Start of Block
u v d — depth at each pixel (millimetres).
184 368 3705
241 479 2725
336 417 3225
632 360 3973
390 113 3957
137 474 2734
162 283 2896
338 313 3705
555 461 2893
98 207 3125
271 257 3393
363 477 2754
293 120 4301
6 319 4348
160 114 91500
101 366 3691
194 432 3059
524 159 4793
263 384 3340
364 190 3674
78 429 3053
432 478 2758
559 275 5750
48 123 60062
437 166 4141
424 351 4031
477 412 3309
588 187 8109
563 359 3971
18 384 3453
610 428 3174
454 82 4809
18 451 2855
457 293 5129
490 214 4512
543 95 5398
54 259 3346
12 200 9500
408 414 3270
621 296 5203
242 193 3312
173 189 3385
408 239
End of Block
Every line from the one containing "101 366 3691" through the end of the data must be repeated exactly, and no other line.

101 366 3691
194 432 3059
524 159 4793
263 384 3340
364 190 3674
78 429 3053
432 478 2758
559 275 5750
48 123 60062
437 166 4141
424 351 4031
477 412 3309
588 187 8109
563 359 3971
18 384 3453
610 428 3174
454 82 4809
18 451 2855
457 293 5129
490 214 4512
543 95 5398
54 259 3346
12 200 9500
408 414 3270
621 296 5203
242 193 3312
173 189 3385
408 239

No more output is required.